1969 wurde dieses Tor als Geschenk der Republik China hier aufgestellt. Die chinesische Inschrift auf dem Tor bedeutet „Alles unter dem Himmel ist für alle Menschen“. Die vielseitigen Läden, Geschäfte und Imbisse richten ihr Angebot ganz eindeutig an Touristen. Dadurch büßt dieser Teil Chinatowns leider etwas an Originalität ein.
In der parallel verlaufenden Stockton Street geht es dagegen etwas ruhiger und chinesischer zu. Wer nach Sehenswürdigkeiten sucht, wird hier eher nicht fündig, denn Chinatown mit seinen typisch chinesischen Bauten und der gesamten Kulisse lässt sich eher als Gesamtkunstwerk betrachten. Echte Empfehlungen hinsichtlich der Gastronomie lassen sich auch nicht unbedingt abschließend geben, denn die zahlreichen Angebote variieren und damit auch die Qualität.
Wer ein gutes Essen gefunden hat, sollte dieses jedoch mit Vorsicht genießen, denn der Zusatz „hot“ bedeutet nicht etwa „heiß“, sondern besonders scharf. Häufig ist chinesisches Essen für Europäer gewöhnungsbedürftig. Gemeint ist damit nicht das Essen, das wir in chinesischen Restaurants in Deutschland bekommen, sondern originale Zubereitungen, also häufig scharf und würzig.
Ein vielseitiges Angebot in Chinatown: hier bekommt jeder alles
Eines ist jedoch sicher: in dem vielseitigen Angebot findet jeder, der will, eines oder mehrere passende Schnäppchen. Hier gibt es jedoch nicht nur günstige auf Touristen ausgelegte Ware „made in China“, sondern auch das eine oder andere außergewöhnliche Schätzchen wie chinesisches Porzellan zu kaufen. Ganz wichtig: jeder muss in Chinatown verhandeln, denn das wird erwartet. Es ist also falsch, sich auf den verlangten Preis widerspruchslos einzulassen. Am besten ist, etwas unterhalb dieses Preises anzufangen. Kunden und chinesische Händler treffen sich dann irgendwo in der Mitte.
Wer ganze bestimmte Waren im Sinn hat, diese hier jedoch nicht findet, sollte die Händler fragen, den geht nicht, gibt es hier nicht und alles wird irgendwie und irgendwo besorgt. Die Chinesen in Chinatown verstehen sich nicht nur auf ein qualitativ hochwertiges Kräuter- und Pillenangebot, sondern auch auf Massagen, sei es Ganzkörper oder nur für die Füße.

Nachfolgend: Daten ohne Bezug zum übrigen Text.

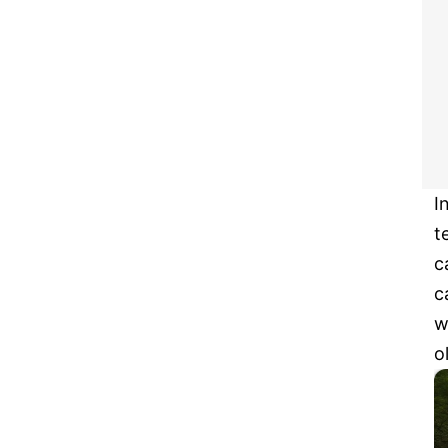
I
t
c
c
w
o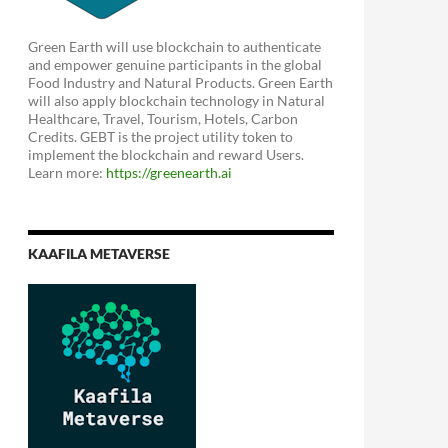
Green Earth will use blockchain to authenticate
and empower genuine participants in the global
Food Industry and Natural Products. Green Earth
will also apply blockchain technology in Natural
Healthcare, Travel, Tourism, Hotels, Carbon
Credits. GEBT is the project utility token to
implement the blockchain and reward Users.
Learn more:
https://greenearth.ai
KAAFILA METAVERSE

Chinatown: mehr Gesamtkunstwerk als Sehenswürdigkeiten
In Chinatown steht die älteste Kathedrale, die je in Kalifornien gebaut wurde. Das 1854 errichtete Kirchenbauwerk besteht teilweise aus in China geschnittenen und über den Seeweg hierher transportierten Steinen. Der Tien Hau Temple ist der älteste chinesische Tempel in den USA am Waverly Place. Allerdings nimmt dieser Tempel nicht ein ganzes Gebäude ein, sondern lediglich die erste Etage.
In der Chinese Historical Society of America lernen Besucher mehr über Chinatown und seine Einwohner. Waverly Place zwischen Sacramento und Washington Street bietet viele schöne Fotomotive. Hier befindet sich die Fortune Cookie Factory, denn Glückskekse sind eine chinesische Tradition, die auch in Chinatown nicht wegzudenken ist. Drei Frauen falten täglich 20.000 dieser Glückskekse.
In unmittelbarer Nachbarschaft befindet sich das als Little Italy bezeichnete North Beach. Wer genug von chinesischen Eindrücken, Traditionen und Essen hat und wieder etwas anderes sehen möchte, sollte in den zahlreichen Espresso Bars und typisch italienischen Cafés in North Beach einkehren. Man sollte meinen, dass sich Asiaten in einem fremden Land gegenseitig unterstützten. So jedoch nicht in Chinatown, denn die weniger kaufkräftigen Vietnamesen können hier nicht Fuß fassen und sind konzentrieren sich mehr auf das nahegelegene San José.